マリアはその時、ただ黙ってイエスの言葉に耳を傾けていたのではないと、私は思っています。話を聞いて、判らないことや疑問に思うことを尋ねていたのだろうと。

 マルタが客人たちをもてなすため忙しく働いているのに、マリアはイエスと話し込んでいるので、「私を手伝うようマリアに言ってください」とマルタがイエスに声をかける。するとイエスが、「マリアは良いものを選んでいるのであって、その選択が奪われることはない」と答えた場面です。聖書には、マリアがイエスの言葉に黙って耳を傾けていたように記されているし、イエスの生涯をドラマ仕立てにしたTV番組でもたいていそのように描かれるのですが、私は引っかかりを感じています。ただただマリアが黙って聞いていただけなら、イエスがそのように答えたかしら、と。「話し込んでいる」と先に書いたのも敢えてです。

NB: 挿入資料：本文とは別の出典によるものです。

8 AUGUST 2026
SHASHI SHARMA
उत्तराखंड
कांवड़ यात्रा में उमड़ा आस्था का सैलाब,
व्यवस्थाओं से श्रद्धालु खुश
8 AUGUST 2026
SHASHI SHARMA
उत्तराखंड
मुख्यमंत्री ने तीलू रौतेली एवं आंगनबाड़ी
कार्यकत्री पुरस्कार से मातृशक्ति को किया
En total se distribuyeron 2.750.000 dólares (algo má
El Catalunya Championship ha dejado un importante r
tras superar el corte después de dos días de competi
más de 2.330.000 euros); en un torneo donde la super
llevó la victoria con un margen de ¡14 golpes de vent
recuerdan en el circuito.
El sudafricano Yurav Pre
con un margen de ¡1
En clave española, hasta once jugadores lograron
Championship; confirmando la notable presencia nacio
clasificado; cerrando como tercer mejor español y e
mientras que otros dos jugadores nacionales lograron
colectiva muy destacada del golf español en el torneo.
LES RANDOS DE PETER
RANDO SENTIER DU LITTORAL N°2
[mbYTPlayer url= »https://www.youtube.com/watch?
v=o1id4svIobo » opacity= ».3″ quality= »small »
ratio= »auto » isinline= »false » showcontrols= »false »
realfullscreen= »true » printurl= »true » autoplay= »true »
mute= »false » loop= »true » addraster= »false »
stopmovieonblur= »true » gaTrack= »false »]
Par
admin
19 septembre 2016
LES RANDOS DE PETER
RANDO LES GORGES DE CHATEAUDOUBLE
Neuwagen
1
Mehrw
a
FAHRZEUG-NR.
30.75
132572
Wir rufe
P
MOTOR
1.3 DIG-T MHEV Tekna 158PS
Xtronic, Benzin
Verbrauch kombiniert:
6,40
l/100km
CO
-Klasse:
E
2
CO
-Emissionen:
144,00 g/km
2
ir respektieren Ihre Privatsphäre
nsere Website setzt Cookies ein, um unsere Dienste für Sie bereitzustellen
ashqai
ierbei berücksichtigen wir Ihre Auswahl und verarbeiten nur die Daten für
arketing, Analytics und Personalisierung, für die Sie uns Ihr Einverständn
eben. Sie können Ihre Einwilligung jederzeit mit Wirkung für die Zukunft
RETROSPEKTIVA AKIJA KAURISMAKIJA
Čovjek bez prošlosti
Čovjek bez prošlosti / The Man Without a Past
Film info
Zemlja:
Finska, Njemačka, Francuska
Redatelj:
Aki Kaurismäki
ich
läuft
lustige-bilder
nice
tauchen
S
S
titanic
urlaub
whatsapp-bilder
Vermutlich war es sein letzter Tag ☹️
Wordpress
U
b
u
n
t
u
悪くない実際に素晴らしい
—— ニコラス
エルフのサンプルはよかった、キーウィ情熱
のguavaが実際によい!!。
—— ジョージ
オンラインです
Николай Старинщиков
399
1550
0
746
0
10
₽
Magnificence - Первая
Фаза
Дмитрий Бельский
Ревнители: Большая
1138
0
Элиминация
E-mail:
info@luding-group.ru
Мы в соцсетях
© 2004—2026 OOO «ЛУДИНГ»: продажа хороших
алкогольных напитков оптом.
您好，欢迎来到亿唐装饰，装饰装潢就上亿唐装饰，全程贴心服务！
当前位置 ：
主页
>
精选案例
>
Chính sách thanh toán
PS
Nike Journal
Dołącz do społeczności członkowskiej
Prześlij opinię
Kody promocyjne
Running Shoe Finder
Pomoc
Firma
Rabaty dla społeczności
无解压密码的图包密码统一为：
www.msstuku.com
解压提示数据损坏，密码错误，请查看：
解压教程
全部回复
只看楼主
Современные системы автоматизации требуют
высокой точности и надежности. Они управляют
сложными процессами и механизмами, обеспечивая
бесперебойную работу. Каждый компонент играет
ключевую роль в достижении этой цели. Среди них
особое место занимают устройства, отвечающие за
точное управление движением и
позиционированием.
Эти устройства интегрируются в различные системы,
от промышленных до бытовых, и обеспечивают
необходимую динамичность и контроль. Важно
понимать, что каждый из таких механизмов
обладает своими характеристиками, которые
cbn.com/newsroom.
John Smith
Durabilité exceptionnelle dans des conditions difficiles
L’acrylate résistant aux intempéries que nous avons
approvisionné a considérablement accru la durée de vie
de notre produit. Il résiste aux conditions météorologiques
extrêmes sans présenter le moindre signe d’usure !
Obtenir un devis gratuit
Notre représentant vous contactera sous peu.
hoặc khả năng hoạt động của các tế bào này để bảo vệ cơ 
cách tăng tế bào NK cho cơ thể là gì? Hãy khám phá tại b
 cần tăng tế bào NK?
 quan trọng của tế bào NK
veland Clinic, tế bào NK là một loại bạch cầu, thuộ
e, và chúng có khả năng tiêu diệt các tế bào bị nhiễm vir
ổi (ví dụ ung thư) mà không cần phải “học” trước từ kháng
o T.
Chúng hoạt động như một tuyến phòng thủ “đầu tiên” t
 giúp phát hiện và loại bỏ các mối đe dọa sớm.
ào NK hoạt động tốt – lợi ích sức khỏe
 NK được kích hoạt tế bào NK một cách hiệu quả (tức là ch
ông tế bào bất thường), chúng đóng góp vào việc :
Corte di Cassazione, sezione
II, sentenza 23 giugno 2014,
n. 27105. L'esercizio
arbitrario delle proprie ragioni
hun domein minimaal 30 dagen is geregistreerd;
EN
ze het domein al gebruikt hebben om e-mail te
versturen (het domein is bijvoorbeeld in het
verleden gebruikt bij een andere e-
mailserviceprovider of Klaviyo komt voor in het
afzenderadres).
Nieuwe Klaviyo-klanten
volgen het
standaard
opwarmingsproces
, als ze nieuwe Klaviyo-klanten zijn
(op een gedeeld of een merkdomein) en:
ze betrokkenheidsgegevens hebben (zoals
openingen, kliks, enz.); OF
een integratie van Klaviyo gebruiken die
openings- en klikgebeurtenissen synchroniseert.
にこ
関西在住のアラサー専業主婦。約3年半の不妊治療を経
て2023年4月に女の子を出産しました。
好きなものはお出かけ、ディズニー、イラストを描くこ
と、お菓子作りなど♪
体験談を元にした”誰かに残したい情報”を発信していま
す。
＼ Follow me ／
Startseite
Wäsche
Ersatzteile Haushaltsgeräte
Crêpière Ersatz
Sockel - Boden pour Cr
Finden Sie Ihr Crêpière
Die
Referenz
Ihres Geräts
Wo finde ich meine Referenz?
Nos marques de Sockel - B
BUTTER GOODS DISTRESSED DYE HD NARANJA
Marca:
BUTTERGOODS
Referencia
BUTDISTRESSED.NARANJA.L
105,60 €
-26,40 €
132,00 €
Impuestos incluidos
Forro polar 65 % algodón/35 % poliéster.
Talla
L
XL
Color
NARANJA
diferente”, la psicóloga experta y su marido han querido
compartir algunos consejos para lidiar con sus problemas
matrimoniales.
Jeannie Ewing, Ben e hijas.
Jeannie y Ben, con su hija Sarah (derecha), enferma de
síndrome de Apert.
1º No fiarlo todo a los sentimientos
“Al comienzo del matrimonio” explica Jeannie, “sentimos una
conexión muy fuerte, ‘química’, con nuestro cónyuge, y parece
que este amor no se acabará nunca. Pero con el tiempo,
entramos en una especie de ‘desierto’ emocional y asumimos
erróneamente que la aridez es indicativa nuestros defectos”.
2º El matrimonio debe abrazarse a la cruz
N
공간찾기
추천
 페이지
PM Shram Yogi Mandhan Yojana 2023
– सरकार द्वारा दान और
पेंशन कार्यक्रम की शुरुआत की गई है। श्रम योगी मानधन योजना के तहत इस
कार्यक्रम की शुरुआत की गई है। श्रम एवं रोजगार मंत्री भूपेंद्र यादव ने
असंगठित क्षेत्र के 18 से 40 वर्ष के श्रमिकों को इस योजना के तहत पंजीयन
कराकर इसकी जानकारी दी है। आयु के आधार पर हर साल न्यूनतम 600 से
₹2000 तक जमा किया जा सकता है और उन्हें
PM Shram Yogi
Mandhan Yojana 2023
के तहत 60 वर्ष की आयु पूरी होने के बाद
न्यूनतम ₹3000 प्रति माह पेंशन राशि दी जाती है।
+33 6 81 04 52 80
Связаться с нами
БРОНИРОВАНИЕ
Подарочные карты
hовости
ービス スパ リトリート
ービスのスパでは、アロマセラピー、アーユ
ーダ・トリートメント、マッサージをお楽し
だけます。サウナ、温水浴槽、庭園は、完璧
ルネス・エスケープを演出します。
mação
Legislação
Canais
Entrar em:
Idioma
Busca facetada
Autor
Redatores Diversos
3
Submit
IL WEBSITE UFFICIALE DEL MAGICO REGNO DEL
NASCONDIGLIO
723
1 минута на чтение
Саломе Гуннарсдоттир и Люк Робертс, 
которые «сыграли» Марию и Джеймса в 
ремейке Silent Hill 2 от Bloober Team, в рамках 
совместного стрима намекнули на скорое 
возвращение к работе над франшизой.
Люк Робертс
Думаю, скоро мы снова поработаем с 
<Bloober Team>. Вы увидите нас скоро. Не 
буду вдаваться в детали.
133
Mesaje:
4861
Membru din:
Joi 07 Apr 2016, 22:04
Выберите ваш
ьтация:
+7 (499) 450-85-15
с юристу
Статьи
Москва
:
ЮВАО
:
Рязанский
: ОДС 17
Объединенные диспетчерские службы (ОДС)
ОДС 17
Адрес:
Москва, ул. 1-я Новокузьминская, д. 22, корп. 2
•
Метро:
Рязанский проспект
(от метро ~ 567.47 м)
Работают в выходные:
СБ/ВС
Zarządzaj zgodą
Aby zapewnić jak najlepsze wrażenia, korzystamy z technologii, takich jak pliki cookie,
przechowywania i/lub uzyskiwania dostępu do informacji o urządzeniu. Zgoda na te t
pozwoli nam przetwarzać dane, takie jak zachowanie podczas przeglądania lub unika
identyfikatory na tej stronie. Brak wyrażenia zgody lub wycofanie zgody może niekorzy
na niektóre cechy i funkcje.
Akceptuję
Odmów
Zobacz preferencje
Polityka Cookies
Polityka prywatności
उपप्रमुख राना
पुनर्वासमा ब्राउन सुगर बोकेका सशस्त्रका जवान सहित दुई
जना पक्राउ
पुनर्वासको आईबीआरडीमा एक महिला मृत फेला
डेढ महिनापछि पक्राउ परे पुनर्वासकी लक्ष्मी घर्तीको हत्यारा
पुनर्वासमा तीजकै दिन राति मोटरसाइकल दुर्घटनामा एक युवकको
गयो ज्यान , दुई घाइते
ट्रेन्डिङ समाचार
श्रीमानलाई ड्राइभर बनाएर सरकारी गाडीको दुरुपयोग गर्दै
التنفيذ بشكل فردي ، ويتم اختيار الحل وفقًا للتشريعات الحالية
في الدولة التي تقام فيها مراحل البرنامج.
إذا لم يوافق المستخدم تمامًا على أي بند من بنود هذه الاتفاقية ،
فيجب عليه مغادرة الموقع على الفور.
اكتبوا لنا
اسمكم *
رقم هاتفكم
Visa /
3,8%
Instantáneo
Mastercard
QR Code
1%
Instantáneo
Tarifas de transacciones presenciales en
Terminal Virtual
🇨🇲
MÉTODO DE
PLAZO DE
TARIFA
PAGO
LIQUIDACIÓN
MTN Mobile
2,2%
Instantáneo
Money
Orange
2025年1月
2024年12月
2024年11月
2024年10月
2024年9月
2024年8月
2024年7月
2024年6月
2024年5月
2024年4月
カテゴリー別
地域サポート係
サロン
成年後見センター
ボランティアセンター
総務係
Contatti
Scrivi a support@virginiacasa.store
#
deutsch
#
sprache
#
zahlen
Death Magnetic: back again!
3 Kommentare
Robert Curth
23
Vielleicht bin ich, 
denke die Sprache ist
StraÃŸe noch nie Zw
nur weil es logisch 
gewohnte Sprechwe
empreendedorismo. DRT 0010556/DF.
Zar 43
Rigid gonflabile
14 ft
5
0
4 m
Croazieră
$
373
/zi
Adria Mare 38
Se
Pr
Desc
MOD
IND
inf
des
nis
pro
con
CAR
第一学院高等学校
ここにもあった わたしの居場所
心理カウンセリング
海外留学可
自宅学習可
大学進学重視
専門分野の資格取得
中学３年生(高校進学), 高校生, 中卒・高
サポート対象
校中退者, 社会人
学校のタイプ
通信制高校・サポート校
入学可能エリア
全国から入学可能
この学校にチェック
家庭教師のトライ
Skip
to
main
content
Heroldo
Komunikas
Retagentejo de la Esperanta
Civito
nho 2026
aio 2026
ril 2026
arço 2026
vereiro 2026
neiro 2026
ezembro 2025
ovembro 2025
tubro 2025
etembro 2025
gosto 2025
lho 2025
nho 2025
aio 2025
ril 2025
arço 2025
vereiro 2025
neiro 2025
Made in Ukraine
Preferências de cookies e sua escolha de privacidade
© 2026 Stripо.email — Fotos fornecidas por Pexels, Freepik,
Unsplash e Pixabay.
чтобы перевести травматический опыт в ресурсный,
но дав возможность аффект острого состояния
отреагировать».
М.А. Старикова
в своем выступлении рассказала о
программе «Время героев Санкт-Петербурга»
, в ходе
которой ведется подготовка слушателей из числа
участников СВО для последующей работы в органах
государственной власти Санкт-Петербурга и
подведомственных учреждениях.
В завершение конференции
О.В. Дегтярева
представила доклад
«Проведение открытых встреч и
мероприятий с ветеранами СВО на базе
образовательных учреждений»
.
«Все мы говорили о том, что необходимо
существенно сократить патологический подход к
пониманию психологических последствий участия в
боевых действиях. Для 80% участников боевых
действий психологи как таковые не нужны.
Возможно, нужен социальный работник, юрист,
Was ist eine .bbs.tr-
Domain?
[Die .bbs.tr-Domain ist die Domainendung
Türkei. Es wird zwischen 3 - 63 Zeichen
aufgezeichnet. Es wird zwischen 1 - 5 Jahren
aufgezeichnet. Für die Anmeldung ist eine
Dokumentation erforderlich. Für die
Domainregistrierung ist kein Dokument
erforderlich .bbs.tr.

 ローマ帝国の国教なら、「女は黙ってただ忙しく手を動かしていろ、しかし食事の支度のようなつまらないことより、神の言葉に耳を傾けるほうが重要だ」となるかもしれませんが、イエスは客人のもてなしのための諸々の仕事を決して軽んじていない。マルタのしていたことも当然重要な仕事には違いないのだから、イエスはマルタを厳しく叱ったりしないのです。でもマリアがイエスの言葉について自分であれこれ考えて質問したりすることが、マリアから奪われてはならないとは明確に答えている。

 これについては、どこかでもう少し詳しく書くかもしれません。